En conséquence, le 18 mars 2012, Aveos cesse ses activités et se place sous la protection de la LACC. Bien qu’il soit sollicité par les salariés d’Aveos, le gouvernement fédéral, alors dirigé par le Parti conservateur, refuse d’intervenir pour assurer le respect de l’article 6 (1) d) de la LPPCAC. Toutefois, le gouvernement du Québec, lequel s’estime lésé par la perte d’une activité économique importante pour la région de Montréal du fait des décisions prises par Air Canada, entreprend des procédures afin de faire déclarer qu’Air Canada contrevient à la LPPCAC. La Cour supérieure accueille la requête, déclare qu’Air Canada est en défaut de maintenir les centres d’entretien et lui intime l’ordre de continuer à y faire exécuter les travaux d’entretien et de révision de ses appareils[55].

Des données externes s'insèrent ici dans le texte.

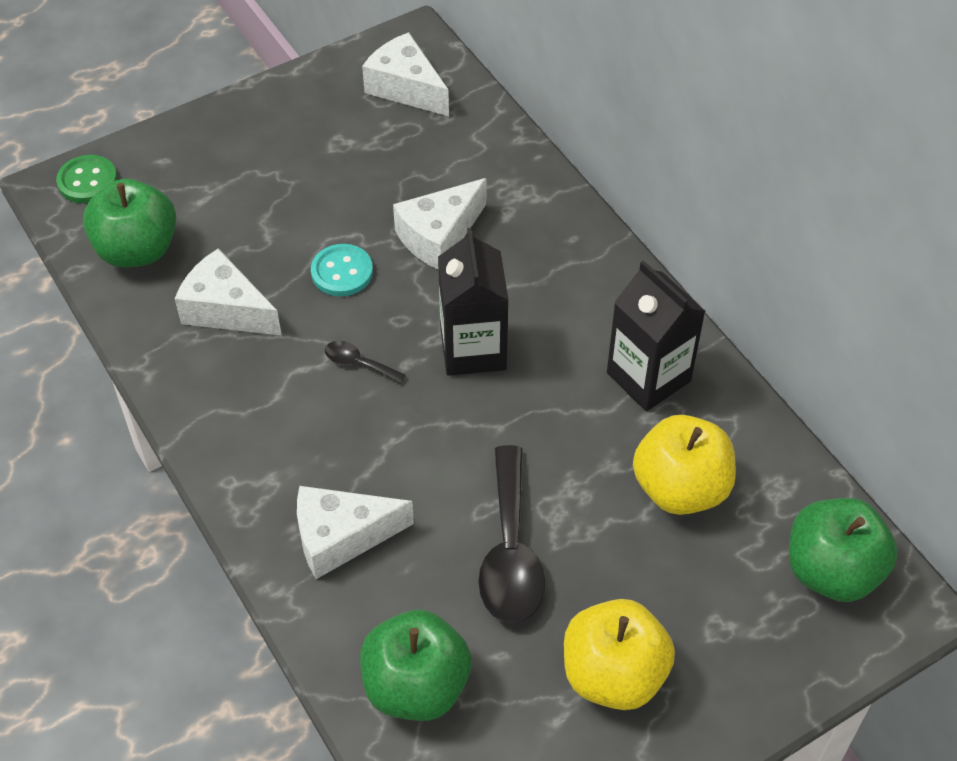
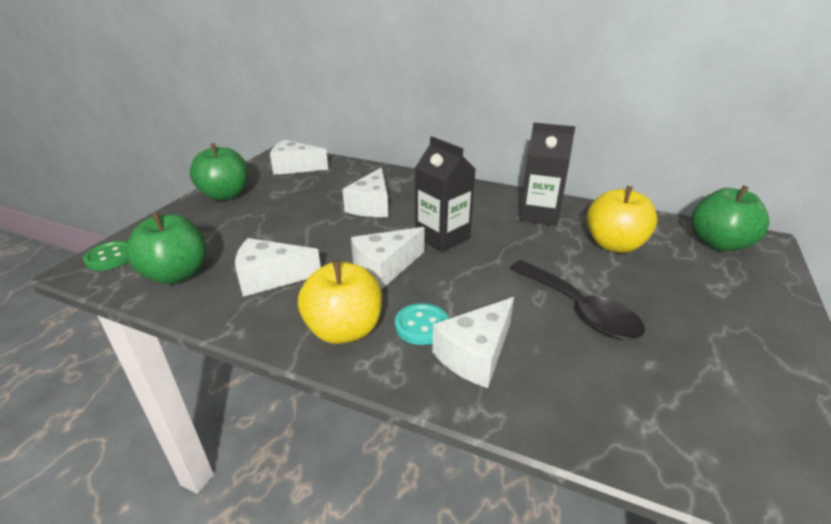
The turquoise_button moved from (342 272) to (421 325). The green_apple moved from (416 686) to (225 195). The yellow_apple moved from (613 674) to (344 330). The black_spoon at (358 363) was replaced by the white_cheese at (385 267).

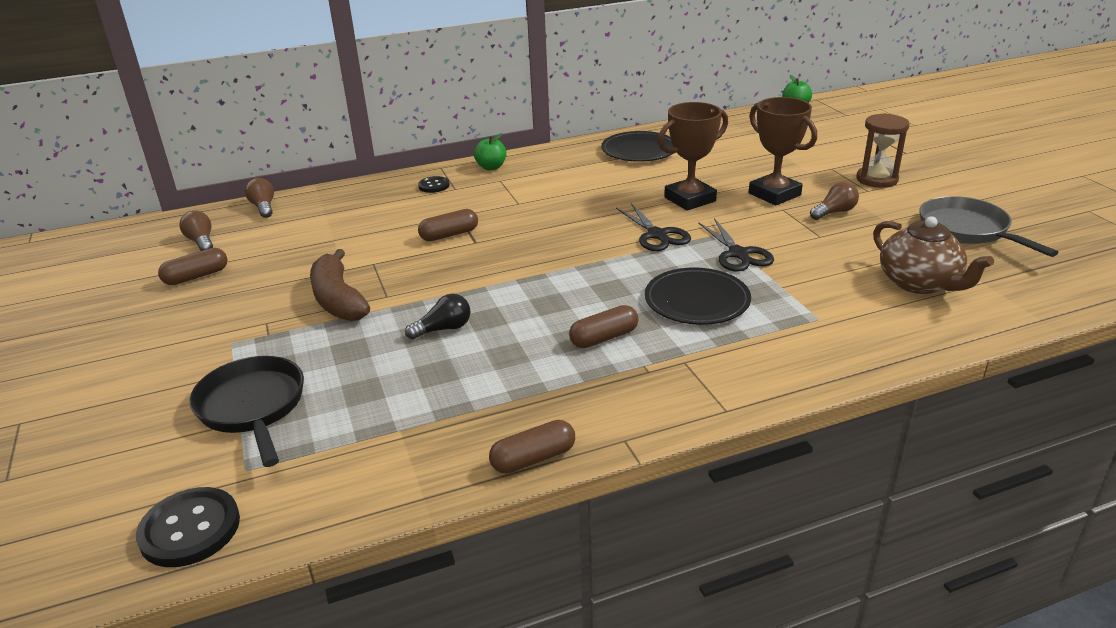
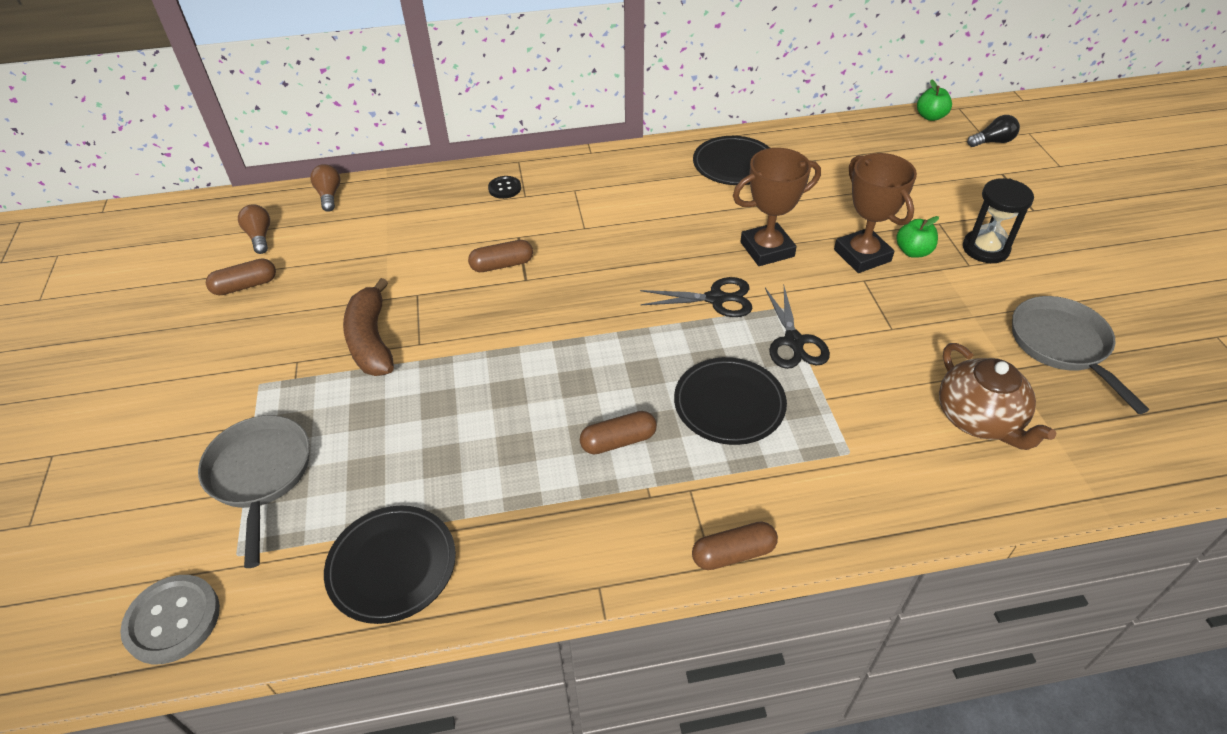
The brown_light_bulb at (834 212) disappeared. The black_plate at (392 566) appeared. The black_light_bulb moved from (443 329) to (992 142). The green_apple moved from (491 167) to (913 251). The brown_capsule moved from (533 459) to (733 554). The black_button at (190 529) became the grey_button at (173 620). The black_pan at (253 407) became the grey_pan at (260 475). The brown_hourglass at (877 179) became the black_hourglass at (985 249). The black_scissors at (657 235) turned 75 degrees counterclockwise.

Cette décision sera portée en appel par Air Canada. En novembre 2015, la Cour d’appel, composée exceptionnellement d’un banc de cinq juges, confirmera le jugement dans un arrêt unanime[56]. Air Canada demandera alors d’être autorisée à porter l’affaire devant la Cour suprême.

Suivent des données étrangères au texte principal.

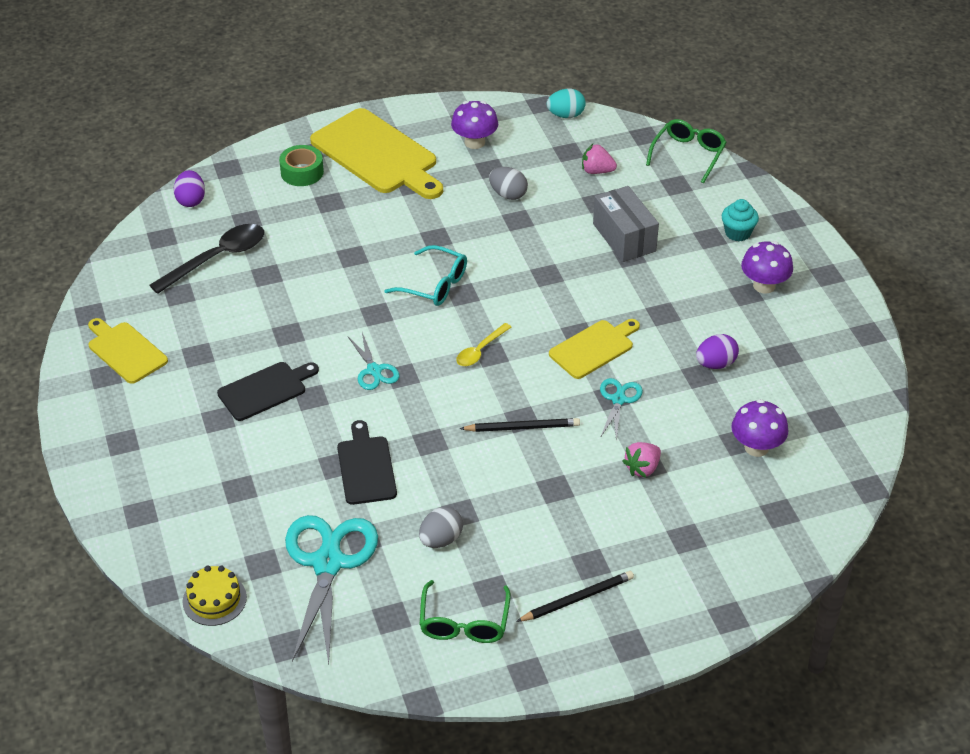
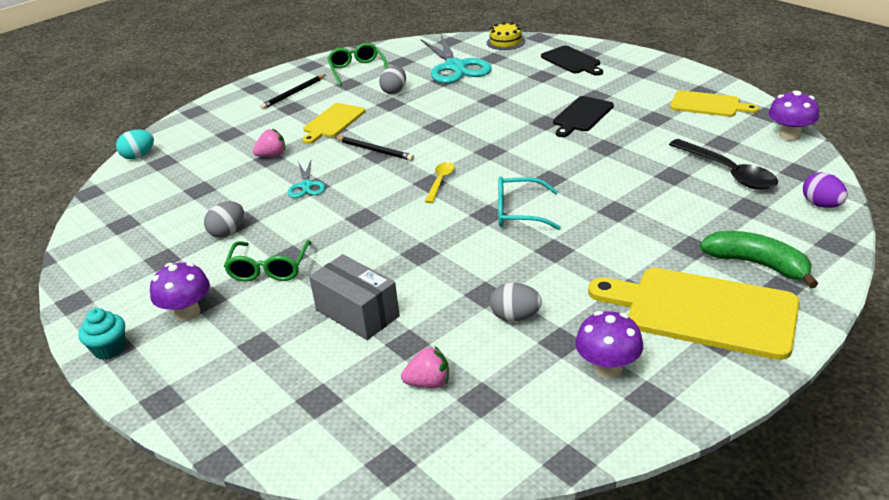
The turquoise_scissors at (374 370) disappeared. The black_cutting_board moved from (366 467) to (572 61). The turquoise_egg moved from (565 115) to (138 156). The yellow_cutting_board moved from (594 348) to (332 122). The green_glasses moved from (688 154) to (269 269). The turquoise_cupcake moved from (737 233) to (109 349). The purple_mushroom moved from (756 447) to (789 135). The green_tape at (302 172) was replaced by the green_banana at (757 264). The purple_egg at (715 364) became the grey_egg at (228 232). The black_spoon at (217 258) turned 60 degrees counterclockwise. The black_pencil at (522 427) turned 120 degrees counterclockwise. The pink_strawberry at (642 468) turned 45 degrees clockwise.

C’est à ce moment-là que l’on assiste à nouveau à l’intervention du politique, sur le plan à la fois provincial et fédéral. Le gouvernement du Québec (le Parti libéral du Québec est au pouvoir) décide de ne pas pousser plus avant la démarche judiciaire, se contentant plutôt d’une promesse d’Air Canada d’acheter au constructeur aéronautique Bombardier 45 avions moyen-courriers de la Série C et d’effectuer leur entretien au Québec pendant une vingtaine d’années. De fait, Air Canada a bien pris possession de ces appareils, devenus entretemps des A220 par suite de l’acquisition de la Série C par la multinationale Airbus, mais l’entreprise n’a pas à ce jour donné suite à son projet d’implanter un centre d’entretien de ces appareils au Québec. S’il résulte du désistement des procédures judiciaires au niveau provincial certaines retombées intéressantes pour l’activité aéronautique au Québec, cela n’a toutefois été d’aucune utilité pour régler le sort des employés d’Aveos licenciés par le sous-traitant.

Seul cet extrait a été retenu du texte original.